Alteration of lymphatic transport may be induced by insufficient or maladaptive lymphatic remodeling. In adults, lymphatic vessels are quiescent, but lymphangiogenesis is reactivated in many pathological conditions. Recent studies in humans and rodents have revealed that cardiac lymphatics remodel in cardiovascular diseases (reviewed in Brakenhielm and Alitalo [11]) (Figure 1). Severe alterations, including dilation of lymphatic capillaries, have been found in ischemic heart disease (post-MI) and in terminal stages of HF (11–14). However, this lymphatic remodeling included expansion of lymphatic capillaries but slimming of lymphatic pre-collectors, associated with lymphatic transport dysfunction (6). Interestingly, murine studies have shown that cardiac lymphangiogenesis occurs in both infarct zone and bordering noninfarcted myocardium (6,14). Lymphatic remodeling has also been reported in patients with cardiac inflammation, such as endocarditis and myocarditis (13,15), and after cardiac transplantation (12), as well as in other chronic conditions such as severe aortic stenosis (13) or hypertrophic cardiomyopathy (16).

Cardiac Lymphatic Remodeling in Cardiac Disease
Examples of cardiac lymphatics in a healthy mouse (left); 3 weeks after myocardial infarction (MI) (center); and following left ventricular hypertrophy (LVH) induced by pressure overload (right). Anti-LYVE1 antibodies were used to visualize lymphatics. Scale bar indicates 100 μm.
Insufficient lymphangiogenesis and/or lymphatic dysfunction has been shown to aggravate myocardial edema and inflammation post-MI in rodents (6,17,18). Of note, clinical studies, based on cardiac magnetic resonance imaging (CMR), have revealed that myocardial edema is a common denominator in many cardiovascular diseases (9,19), including MI (20), myocarditis (21), acute decompensated HF (22), nonischemic dilated cardiomyopathy (23), cardiac amyloidosis (24), and takotsubo cardiomyopathy (25). Similarly, in patients with pulmonary arterial hypertension pericardial effusion has been reported to be associated with elevated mortality risk (26). Of note, noncardiac systemic factors such as serum hypoalbuminemia, commonly found in elderly HF patients due to liver dysfunction or nephrotic syndrome, may also contribute to myocardial edema in HF by reducing plasma oncotic pressure and inducing a fluid shift from the intravascular to the interstitial space (27).
Importantly, interstitial myocardial edema increases IFP both in acute and chronic conditions, leading to decreased contractility (28) and increased left ventricular stiffness (29), having an overall negative impact on cardiac function (9,30,31). Of note, a relatively small change in interstitial pressure can have relevant effects on cardiac output (30). Additionally, chronic lymphatic blockade leads to myocardial interstitial fibrosis, which also increases left ventricular stiffness and interstitial resistance contributing to diastolic dysfunction (30,31). Moreover, in amyloidosis patients, myocardial edema was independently associated with a higher mortality (24). Thus, because reducing overall congestion in HF patients improves quality of life and reduced cardiovascular events (32), it seems likely that reducing myocardial edema might also be beneficial. Of note, in patients with advanced decompensated HF, hemodynamic unloading with vasodilators and diuretics was associated with a relief of CMR-assessed myocardial edema (22). Their impact in chronic conditions deserves further studies. In parallel, improvement of lymphatic uptake by stimulation of lymphangiogenesis represents an interesting novel approach.

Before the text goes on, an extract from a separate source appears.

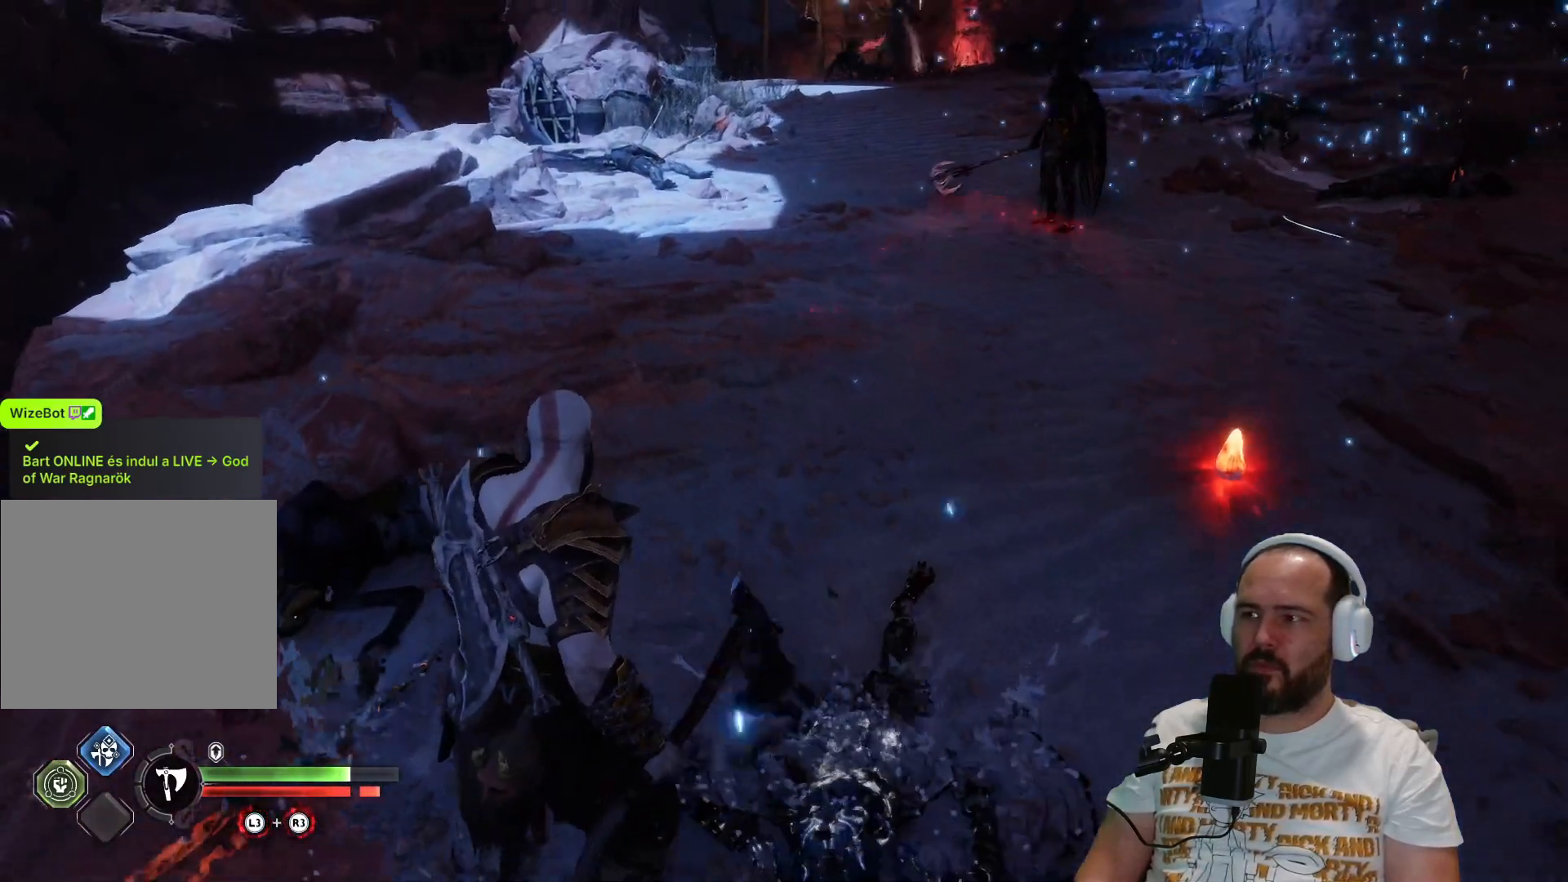
{"buttons": [], "left_stick": "center", "right_stick": "center", "events": [[83, "SQUARE", "up"], [200, "SQUARE", "down"], [267, "SQUARE", "up"], [367, "SQUARE", "down"], [400, "SQUARE", "up"], [417, "left_stick", "center"]]}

Regulation of Lymphangiogenesis
Vascular endothelial growth factor (VEGF) family members VEGF-C and VEGF-D are the most potent and specific prolymphangiogenic factors, signaling through vascular endothelial growth factor receptor 3 (VEGFR3) (1). VEGF-C is constitutively expressed at low levels in most tissues by several cell types, including cardiomyocytes. VEGF-C levels increase during inflammation (33). In addition, other stimuli, such as hyperosmolarity (34), and/or increased IFP or flow rates (35,36), may also augment VEGF-C production. Besides stimulating lymphangiogenesis, VEGF-C may also modulate local ECM by altering expression of extracellular enzymes, such as matrix metalloproteinases (MMPs) and heparanases, in lymphatics. Indeed, VEGF-C promotes formation of heparane sulphate (HS)-anchored chemokine gradients regulating lymphocyte migration from tissues to lymphatics (37).
Tissue edema may further induce lymphangiogenesis through the release of mediators from the ECM, such as the glycosaminoglycan hyaluronan, which is degraded by hyaluronidases into bioactive prolymphangiogenic fragments acting on the lymphatic vessel endothelial hyaluronan receptor (LYVE)-1 to stimulate LEC proliferation and migration in synergy with VEGF-C (38). In addition, interstitial fluid accumulation, which increases IFP, notably in the heart (9), has an impact on the organization of ECM components, including fibronectin that signals to LECs via β1 integrins directly associating with VEGFR3 to amplify VEGF-C signaling (39). Conversely, whereas quiescent LECs weakly express α4β1, VEGF-C stimulation up-regulates this integrin (40). In vitro studies have further confirmed that cell stretch synergizes with VEGF-C in stimulation of LEC proliferation (41). Interestingly, in human LECs, mechanical stretch was recently shown to lead to dissociation of integrin-linked kinase (ILK) from β1 integrin, thus freeing this integrin for interactions with VEGFR3 (39). Similarly, in vitro exposure to VEGF-A induced the collagen receptors integrin α1β1 and α2β1 in LECs, whereas antibodies against α1β1 and α2β1 reduced wound healing lymphangiogenesis in mice (42), highlighting the important role of ECM-integrin signaling in regulation of lymphatic remodeling. However, given that edema often is accompanied by inflammation, known to adversely affect LEC junctions and barrier function (43,44), the links between increased IFP and functional lymphangiogenesis is complex and depends on the local microenvironment.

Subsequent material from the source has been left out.